While Solomon may have been the focus of the original writer, the attributes of the righteous king may easily be applied to Christ, the Messiah who is to come.
The rule of the King to come will establish peace and be an advocate and support for the poor and the afflicted.
"In him shall all the tribes of the earth be blessed; all the nations shall proclaim his happiness (vs.17)."
- Common Psalm for Advent
- Refrain: Lord, show us your mercy and love.
- Verses: 9-14
A Psalm of Restoration, sometimes called "A Patriot's Prayer," this psalm begins with a lament that was probably composed during the 6th century exile, when Israel was tempted to believe that God had abandoned them.
The opening lament is absent from this, the second of the common psalms for Advent, however.
Here the liturgy takes up where the psalmist vows to listen to the Lord, recounting the benefits to be enjoyed by allowing God to enter our lives: kindness and truth, justice and peace, truth and prosperity -- themes to be echoed throughout the liturgies of Advent.
- Immaculate Conception (ABC)
- Refrain: Sing to the Lord a new song, for he has done marvelous deeds.
- Verses: 1-4
This is part of a group of hymns (Psalms 95-100) that praise Yahweh's supremacy over all the universe - his powerful deeds are beyond man's comprehension.
It is within God's power to bring into being one who is sublimely holy by lack of original sin, one conceived immaculate.
Mary's great beneficence from God is a recognition of the Son of God whom she is to bring to flesh at his coming into our world.
This psalm for Immaculate Conception, a solemnity lying within the Advent season, perfectly verbalizes Mary's view of her relationship with the Almighty: all she is, all she has, is from God; and to Him alone belong adoration and worship.
"Sing to the Lord a new song... all the ends of the earth have seen the salvation of our God."

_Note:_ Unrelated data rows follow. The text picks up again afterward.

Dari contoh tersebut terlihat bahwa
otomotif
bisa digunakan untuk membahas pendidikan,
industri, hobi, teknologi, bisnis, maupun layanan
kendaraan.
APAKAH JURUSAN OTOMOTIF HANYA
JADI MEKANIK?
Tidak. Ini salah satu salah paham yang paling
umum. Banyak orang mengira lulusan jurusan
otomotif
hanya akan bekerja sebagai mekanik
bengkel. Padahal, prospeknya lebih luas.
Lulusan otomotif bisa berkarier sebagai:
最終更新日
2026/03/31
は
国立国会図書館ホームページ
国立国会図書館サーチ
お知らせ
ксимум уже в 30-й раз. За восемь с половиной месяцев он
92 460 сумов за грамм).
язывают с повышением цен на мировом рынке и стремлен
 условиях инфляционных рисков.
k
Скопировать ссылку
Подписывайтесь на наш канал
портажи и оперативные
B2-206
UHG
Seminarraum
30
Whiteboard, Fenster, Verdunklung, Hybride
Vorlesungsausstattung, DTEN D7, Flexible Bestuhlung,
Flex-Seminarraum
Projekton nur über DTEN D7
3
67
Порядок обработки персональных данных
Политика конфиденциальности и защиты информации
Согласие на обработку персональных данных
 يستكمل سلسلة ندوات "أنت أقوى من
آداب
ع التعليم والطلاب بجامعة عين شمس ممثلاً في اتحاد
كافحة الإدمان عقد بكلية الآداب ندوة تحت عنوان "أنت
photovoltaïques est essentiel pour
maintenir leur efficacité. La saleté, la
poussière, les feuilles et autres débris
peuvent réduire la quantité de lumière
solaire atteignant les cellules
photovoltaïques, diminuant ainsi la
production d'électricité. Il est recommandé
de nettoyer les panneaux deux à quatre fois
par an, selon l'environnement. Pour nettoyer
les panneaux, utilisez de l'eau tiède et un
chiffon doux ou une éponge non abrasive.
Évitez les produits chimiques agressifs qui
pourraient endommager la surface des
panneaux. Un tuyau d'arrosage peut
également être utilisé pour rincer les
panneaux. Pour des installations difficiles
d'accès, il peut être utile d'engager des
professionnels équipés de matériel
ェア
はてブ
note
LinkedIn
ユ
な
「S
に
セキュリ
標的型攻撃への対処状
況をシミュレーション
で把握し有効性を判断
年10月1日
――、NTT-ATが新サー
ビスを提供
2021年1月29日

- First Sunday of Advent (A)
- Refrain: Let us go rejoicing to the house of the Lord.
- Verses: 1-9
This is part of the Songs of Ascents or the Pilgrimage Psalms (120-134).
Psalm 122 is often called the "Pilgrim's Greetings to Jerusalem," a hymn upon arrival at the gates of the city for worship.
A procession is brought to mind in this psalm, the entirety of which is used on the First Sunday of this Advent season.
As the joyful pilgrim nears the gates of Jerusalem, he sees the power and splendor of Yahweh represented in the Temple and other buildings of this earthly city.
When we as life-long pilgrims approach the mysteries of the New Jerusalem, we can see the manifestation of the heavenly city here on earth in the beginnings of our Redemption -- God is wedded to man, the two Jerusalems are joined as one.
- Third Sunday of Advent (A)
- Refrain: Lord, come and save us. - or - Alleluia.
- Verses: 6-10
The Great Hallel begins with Psalm 146.
Notice that the Church gives us the opportunity to substitute the ultimate praise text, "Hallelujah" for the regular psalm refrain.
This word, translating "Praise ye the Lord," opens and closes each of the Hallel psalms (146-150).
The Church places this hymn of rejoicing on Gaudete Sunday, when rose-colored vestments, flowers, and enhanced organ music remind us of the flavor of the Introit: Gaudete in Domino semper, "Rejoice in the Lord always."
There is a concurrent emphasis which sets this rejoicing squarely in the midst of Advent themes.
The psalm verses chosen are not the exuberant ones of the opening of this hymn ("Praise the Lord, my soul."), but those later that speak of justice for the oppressed, food for the hungry, freedom for captives, sight for the blind, protection and providence for all.